Tears dripped from our eyes as forty-four candles were lit and balloons were shared. Markers were passed so that we could write tributes on the balloons. One teacher, who also happens to be a police chaplain, offered Scripture, emotional support, a space for sharing memories, and prayer. He told the dozen or more students who had gathered on a weeknight in the middle of summer that whatever they were feeling was ok, that the staff was grieving, too, that we were all shocked. None of us had known she was sick, he said; she hadn’t known long herself. He offered support through our social worker, our counseling resources, and himself. “We are a family,” he said, “and family supports one another through difficult times such as this.”

Our colleague’s mother moved to the middle of our circled bodies and shared that her daughter had loved our students, had talked about them all the time. Even from her hospital bed, she regretted that she was missing prom. We all nodded, knowing this was true, knowing that her heart had been fully with our kids.

As one, we counted to three and released our balloons into the sky. The cluster of bodies on the ground gazed upward, silently, for many long moments, watching the pink balloons lift into the clouds.

And then we lingered. Staff and students spoke to one another, shared memories, and stood closely in the silence. Gradually we began to chat: how is your summer? what have you been up to?

A baby was passed from his mother to students to staff.

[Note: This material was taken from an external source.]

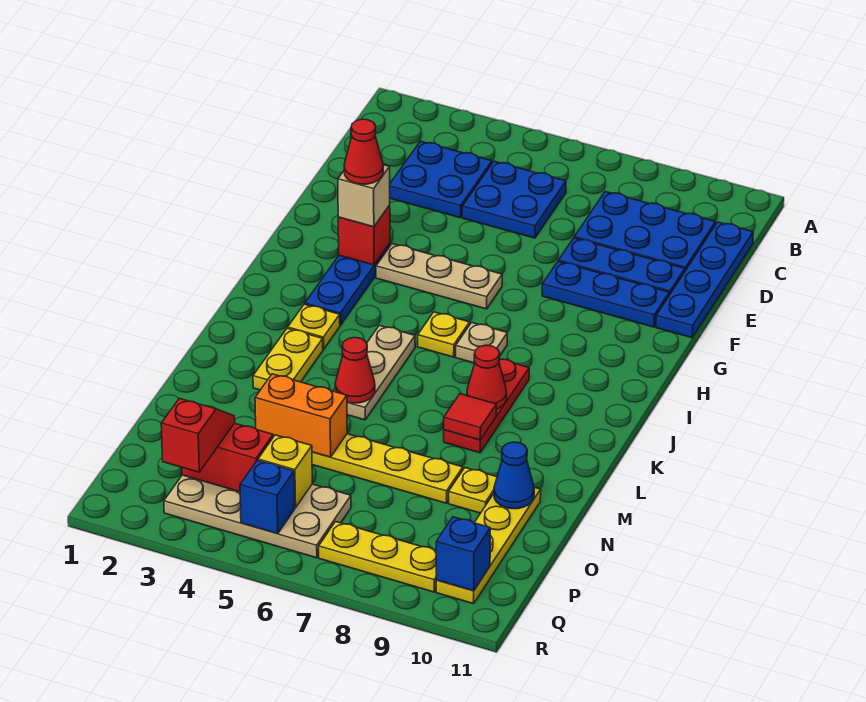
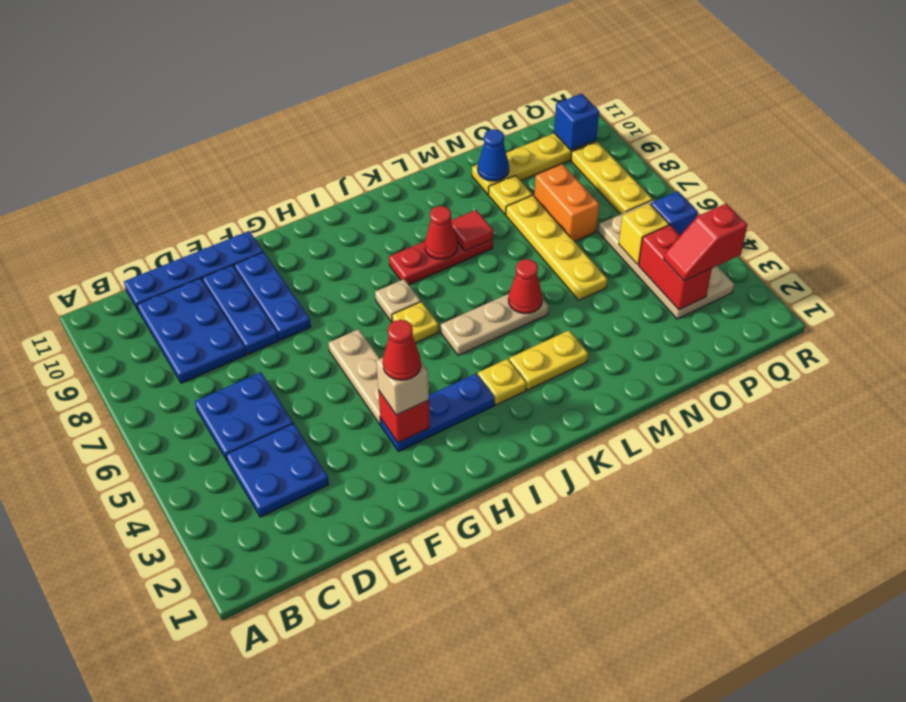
orange brick N4:N5 level 2 -> orange brick O7:O8 level 1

As though he knew our hearts were hurting, he lay his head our shoulders then lifted his gaze to smile us, instinctively bringing joy to the mourning.

One by one, the gathered began to dissipate, moving to cars, waving goodbyes, holding eye contact a little longer than we might’ve before, promising to see each other soon, knowing that we were connected a little more now than we had been a few hours earlier.

I don’t know how next year will play out. It holds promise for more proximity, more gathering, more sharing, and I hope we get that. It was appropriate to keep our distance for a while to protect one another, but it seems the best way to care for one another now is to come back together.

[There is] a time to refrain from embracing, and a time to embrace.